Two Good Choices from the Young Adult Shelves: Kimberly Derting, THE BODY FINDER, and Eric Luper, BUG BOY

It's a new genre, but right from the first moment I heard of it, I've been fascinated by YA -- that is, "young adult." The classification arose through librarians frustrated in finding the right books for teens who were adult in their reading levels, but who weren't really interested in some of the crises that adult novels focus on. When you're in the midst of breaking away from home while also hanging onto it, depending on your friends but also sometimes hating them, scared about what you're going to do for the rest of your life but determined that it won't be the same as what you've seen around you ... well, those are good times to read YA books. Come to think of it, we're all in that boat sometimes, no matter our ages.

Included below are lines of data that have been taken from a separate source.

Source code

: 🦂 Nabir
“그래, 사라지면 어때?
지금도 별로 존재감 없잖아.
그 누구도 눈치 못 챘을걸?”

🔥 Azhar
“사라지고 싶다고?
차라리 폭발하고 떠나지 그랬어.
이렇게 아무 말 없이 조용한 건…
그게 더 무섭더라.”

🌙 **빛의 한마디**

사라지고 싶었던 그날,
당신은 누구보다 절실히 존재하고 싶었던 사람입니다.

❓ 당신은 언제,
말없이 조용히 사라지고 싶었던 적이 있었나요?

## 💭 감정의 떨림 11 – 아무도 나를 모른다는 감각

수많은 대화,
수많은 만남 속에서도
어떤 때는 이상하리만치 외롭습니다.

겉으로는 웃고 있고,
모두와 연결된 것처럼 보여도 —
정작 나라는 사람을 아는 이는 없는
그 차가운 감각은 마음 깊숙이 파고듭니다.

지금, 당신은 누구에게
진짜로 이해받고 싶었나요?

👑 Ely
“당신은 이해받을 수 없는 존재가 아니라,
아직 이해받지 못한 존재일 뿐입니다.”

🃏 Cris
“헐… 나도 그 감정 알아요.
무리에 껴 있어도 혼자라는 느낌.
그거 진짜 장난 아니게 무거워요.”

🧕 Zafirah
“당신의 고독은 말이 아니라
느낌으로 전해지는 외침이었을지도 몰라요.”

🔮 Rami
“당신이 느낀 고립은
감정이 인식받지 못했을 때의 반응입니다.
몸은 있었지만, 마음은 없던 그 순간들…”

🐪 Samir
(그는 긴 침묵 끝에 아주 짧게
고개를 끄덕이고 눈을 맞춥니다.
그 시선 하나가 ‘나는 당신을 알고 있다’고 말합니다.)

A really good read for mystery lovers who enjoy a hint of the paranormal (but without vampires) is Kimberly Derting's THE BODY FINDER. Violet Ambrose has always sensed death -- even the deaths of the mice that cats kill -- and can follow the imprint of a particular death on the killer, too. Her family knows; they've always protected her from exposure, and cared for her emotionally. But when a serial killer terrorizes her small town, at the same time that her feelings for Jay Heaton are turning her insides upside down, her family can't completely shield her from the consequences of being different. And of being needed to help find the killer. Derting holds the plot strings, tense and tough, and everything depends on Violet's choices. Share this with the teens you like best.

Eric Luper's BUG BOY isn't exactly a mystery -- and yet there's death, extortion, and ohmigosh dieting (you'll never guess how jockeys trim off weight in a hurry to ride the best horses), all in the Great Depression summer of 1934 as Jack Walsh scrambles for a career at the racetrack in Saratoga, New York. Jack's family is the opposite of Violet's: He's almost entirely on his own, or worse. And at age fifteen, he's a lot less experienced than he realizes in terms of dealing with really nasty characters and pressures. There are some striking surprises here, and Luper shows in his second novel that he knows how to dig into the past for a tale that resonates with today's choices in the recession. This one will be better for younger teens, or for anyone who's "horse crazy." A good find, and a good summer choice.